Sobre la ciberseguridad, Atiencia indica: "El mercado de la seguridad electrónica ha tenido que adaptarse a la ciberseguridad, y hoy en día es uno de los aspectos más importantes para los clientes, especialmente en sectores estratégicos como la banca y la energía".
Adaptación y equilibrio: nearshoring y transformación digital
A mediano y largo plazo, la reconfiguración de la cadena de suministro mediante estrategias de nearshoring podría beneficiar a América Latina, siempre que se superen obstáculos como la informalidad, los costos logísticos internos y la infraestructura especializada.
También será determinante el uso de tecnologías como inteligencia artificial, analítica avanzada y plataformas en la nube para aumentar la eficiencia operativa y la trazabilidad en los procesos.
El entorno arancelario actual forma parte de una dinámica de reajustes estructurales en el comercio global.
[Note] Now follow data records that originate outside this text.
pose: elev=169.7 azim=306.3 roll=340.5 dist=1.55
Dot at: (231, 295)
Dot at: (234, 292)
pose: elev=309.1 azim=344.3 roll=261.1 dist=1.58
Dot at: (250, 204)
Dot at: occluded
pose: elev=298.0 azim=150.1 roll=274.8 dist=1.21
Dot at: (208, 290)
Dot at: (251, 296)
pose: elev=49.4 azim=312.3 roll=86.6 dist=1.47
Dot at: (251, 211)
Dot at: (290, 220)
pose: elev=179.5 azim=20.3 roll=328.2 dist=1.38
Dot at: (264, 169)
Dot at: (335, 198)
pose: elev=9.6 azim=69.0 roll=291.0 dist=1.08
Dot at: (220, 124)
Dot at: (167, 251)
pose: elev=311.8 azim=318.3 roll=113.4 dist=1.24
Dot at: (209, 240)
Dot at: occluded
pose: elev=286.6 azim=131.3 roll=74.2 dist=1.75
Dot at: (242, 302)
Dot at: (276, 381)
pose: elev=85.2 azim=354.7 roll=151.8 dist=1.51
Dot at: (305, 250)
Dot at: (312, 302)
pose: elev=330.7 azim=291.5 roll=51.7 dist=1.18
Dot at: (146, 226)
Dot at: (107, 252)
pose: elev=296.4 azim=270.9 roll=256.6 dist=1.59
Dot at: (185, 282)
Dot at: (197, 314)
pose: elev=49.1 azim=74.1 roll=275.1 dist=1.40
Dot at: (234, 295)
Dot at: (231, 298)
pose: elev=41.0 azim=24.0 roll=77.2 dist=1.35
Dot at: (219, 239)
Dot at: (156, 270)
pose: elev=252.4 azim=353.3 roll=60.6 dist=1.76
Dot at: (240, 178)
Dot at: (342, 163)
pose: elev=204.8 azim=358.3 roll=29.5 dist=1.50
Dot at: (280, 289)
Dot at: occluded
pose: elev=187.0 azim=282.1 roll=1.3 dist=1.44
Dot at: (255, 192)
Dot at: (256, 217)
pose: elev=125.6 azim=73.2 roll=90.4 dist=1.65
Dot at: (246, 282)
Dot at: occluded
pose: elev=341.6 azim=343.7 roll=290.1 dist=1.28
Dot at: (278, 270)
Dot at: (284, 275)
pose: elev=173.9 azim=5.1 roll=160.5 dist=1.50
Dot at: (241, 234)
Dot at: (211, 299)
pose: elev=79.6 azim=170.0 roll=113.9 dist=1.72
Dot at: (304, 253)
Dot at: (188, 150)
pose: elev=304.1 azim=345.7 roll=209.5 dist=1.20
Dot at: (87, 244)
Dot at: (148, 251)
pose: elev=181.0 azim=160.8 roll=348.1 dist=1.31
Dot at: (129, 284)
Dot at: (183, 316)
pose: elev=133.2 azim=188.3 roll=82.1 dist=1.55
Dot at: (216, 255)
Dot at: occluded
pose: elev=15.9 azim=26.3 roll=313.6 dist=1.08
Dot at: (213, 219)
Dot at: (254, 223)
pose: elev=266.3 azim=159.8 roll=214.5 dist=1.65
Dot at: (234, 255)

Las tensiones entre Estados Unidos y China se mantienen, lo que obliga a las empresas del sector a desarrollar modelos ágiles y adaptativos.
Recomendaciones
Las empresas del sector pueden considerar las siguientes estrategias:
• Diversificación de proveedores y mercados para distribuir el riesgo.
• Uso de instrumentos aduaneros como zonas francas, tratados de libre comercio y planificación fiscal.
• Rediseño de productos con plataformas modulares que permitan flexibilidad de componentes.
• Gestión dinámica de inventarios con foco en insumos críticos.
• Inversión en ciberseguridad y gobernanza contractual para enfrentar riesgos digitales y legales.
Otras perspectivas
Luis Fernando Uribe, CEO de Totem Seguridad, describe cómo su empresa —con más de 10 000 cámaras monitoreadas en América Latina— ha integrado nuevas tecnologías en respuesta a las condiciones actuales del mercado.
Sobre el uso de inteligencia artificial, Uribe comenta: "Nosotros no miramos video, miramos clips analizados con analíticas de inteligencia artificial". Explica que, desde la pandemia, han implementado algoritmos que permiten "identificar personas en horarios restringidos o segregar vehículos de peatones". Señala que "el 95 % de sus cámaras cuentan con algún tipo de analítica inteligente".
Agrega que: "No desarrollamos tecnología propia. Implementamos lo que ya está probado en el mercado y nos concentramos en hacerlo bien".
En relación con la ciberseguridad, Tótem está en proceso de certificación ISO 27001. Uribe explica que han implementado "cifrado de comunicaciones, firewalls perimetrales y control de acceso homologado". También menciona una preocupación recurrente en el sector: "El problema en ciberseguridad son los productos chinos. Aunque les pongas un firewall, muchas veces siguen siendo vulnerables. Pero el mercado es el que manda".
El costo sigue siendo una variable de peso. "Hacemos una mezcla de cámaras, alarmas y controles de acceso que nos permitan monitorear de forma más eficiente y reducir costos en campo", explica Uribe. En comparación con otras ofertas del mercado, comenta: "No podemos competir con alguien que va y hace una instalación en un día con productos baratos, pero sí podemos diferenciarnos por el servicio, la confiabilidad y la escalabilidad".